══ GIVEN ENTRIES

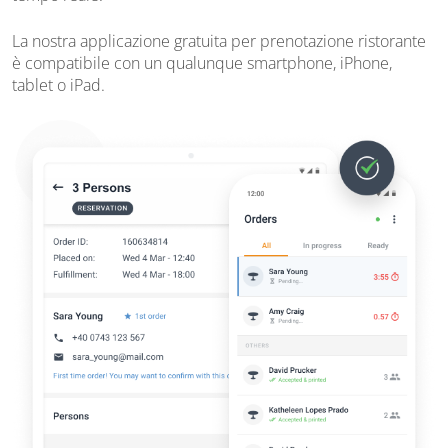
La nostra applicazione gratuita per prenotazione ristorante
è compatibile con un qualunque smartphone, iPhone,
tablet o iPad.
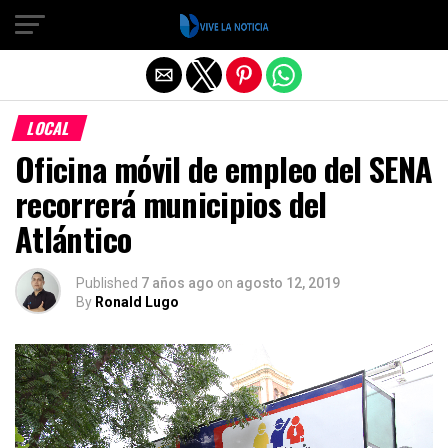
Salir de la versión móvil
LOCAL
Oficina móvil de empleo del SENA
recorrerá municipios del
Atlántico
Published
7 años ago
on
agosto 12, 2019
By
Ronald Lugo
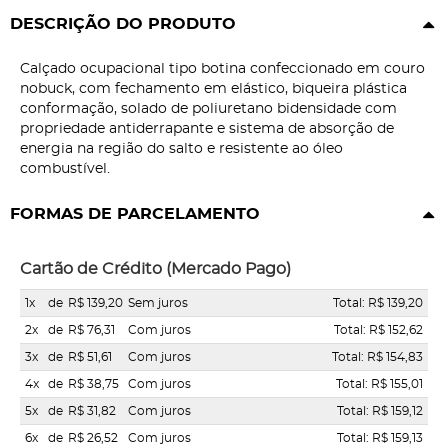
DESCRIÇÃO DO PRODUTO
Calçado ocupacional tipo botina confeccionado em couro
nobuck, com fechamento em elástico, biqueira plástica
conformação, solado de poliuretano bidensidade com
propriedade antiderrapante e sistema de absorção de
energia na região do salto e resistente ao óleo
combustível.
FORMAS DE PARCELAMENTO
Cartão de Crédito (Mercado Pago)
1x
de
R$ 139,20
Sem juros
Total: R$ 139,20
2x
de
R$ 76,31
Com juros
Total: R$ 152,62
3x
de
R$ 51,61
Com juros
Total: R$ 154,83
4x
de
R$ 38,75
Com juros
Total: R$ 155,01
5x
de
R$ 31,82
Com juros
Total: R$ 159,12
6x
de
R$ 26,52
Com juros
Total: R$ 159,13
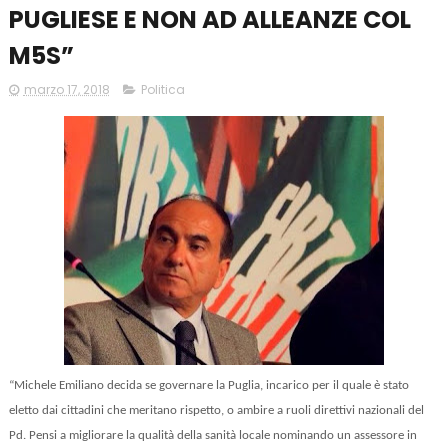
PUGLIESE E NON AD ALLEANZE COL
M5S”
marzo 17, 2018
Politica
“Michele Emiliano decida se governare la Puglia, incarico per il quale è stato
eletto dai cittadini che meritano rispetto, o ambire a ruoli direttivi nazionali del
Pd. Pensi a migliorare la qualità della sanità locale nominando un assessore in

════

#### EXERCISE REQUIREMENTS
From the entries above, copy out every line where the string "móvil" appears.

#### TASK RESPONSE
Salir de la versión móvil
Oficina móvil de empleo del SENA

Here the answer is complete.